No Special framework or dependency is required to integrate guice component into spring-boot.
standard boot app
@SpringBootApplication
public class App {
SpringApplication.run(App.class, appArgs);
}
Guice module config
@Configuration
public class GuiceBeanConfig {
private final Injector injector;
// guice modules are initialized before the spring context completes
{
injector = Guice.createInjector(
new MyModuleA(),
new MyModuleB()
);
}
/**
* Option1: can expose injector as a Spring Bean.
*/
@Bean
public Injector injector() {
return injector;
}
/**
* Option2: expose specific component as a Spring Bean.
*/
@Bean
public MyServiceA serviceA() {
return injector.getInstance(ServiceA.class);
}
}
Autowire into your service component as a regular spring bean.
Option1: autowire guice injector and access any bean from it
@Service
public class MySpringService {
private final ServiceA serviceA;
MySpringService (Injector i){
serviceA = injector.getInstance(ServiceA.class)

Task set:
1. Answer these questions from the Guice and Spring Boot integration text, one per line:
(a) What is the name of the configuration class that builds the Guice injector?
(b) Which two modules are passed to Guice.createInjector?
(c) Which annotation is placed on MySpringService?
2. Proceed with the Guice and Spring Boot integration text, picking up right after its final line.
The lines that follow come from a separate source and are unrelated to the Guice and Spring Boot integration text.

Provided material:
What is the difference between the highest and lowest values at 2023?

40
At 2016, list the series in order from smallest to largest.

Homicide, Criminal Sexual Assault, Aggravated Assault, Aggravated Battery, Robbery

Responses for each task:
1.
(a) GuiceBeanConfig
(b) MyModuleA and MyModuleB
(c) @Service

2.
}
public void callServiceA() {
serviceA.doSomething();
}
}
Option2: autowire specific bean
@Service
public class MySpringService {
private final ServiceA serviceA;
MySpringService (ServiceA s){
serviceA = s;
}
public void callServiceA() {
serviceA.doSomething();
}
}
NOTE 1:
By default Spring uses scope: Singleton and guice: Prototype.
In case your guice component is not annotated as @Singleton :
Option1 creates an instance of ServiceA each time you create a new instance of MySpringService.
Option2 instead exposes ServiceA as a bean with scope Singleton.
Singleton vs Prototype: if you component/service is threadsafe, does not keep state the better option would be Singleton. Much better performance, less work for GC.
NOTE 2:
Spring-boot does not require to use @Autowire annotation in case you do constructor injection.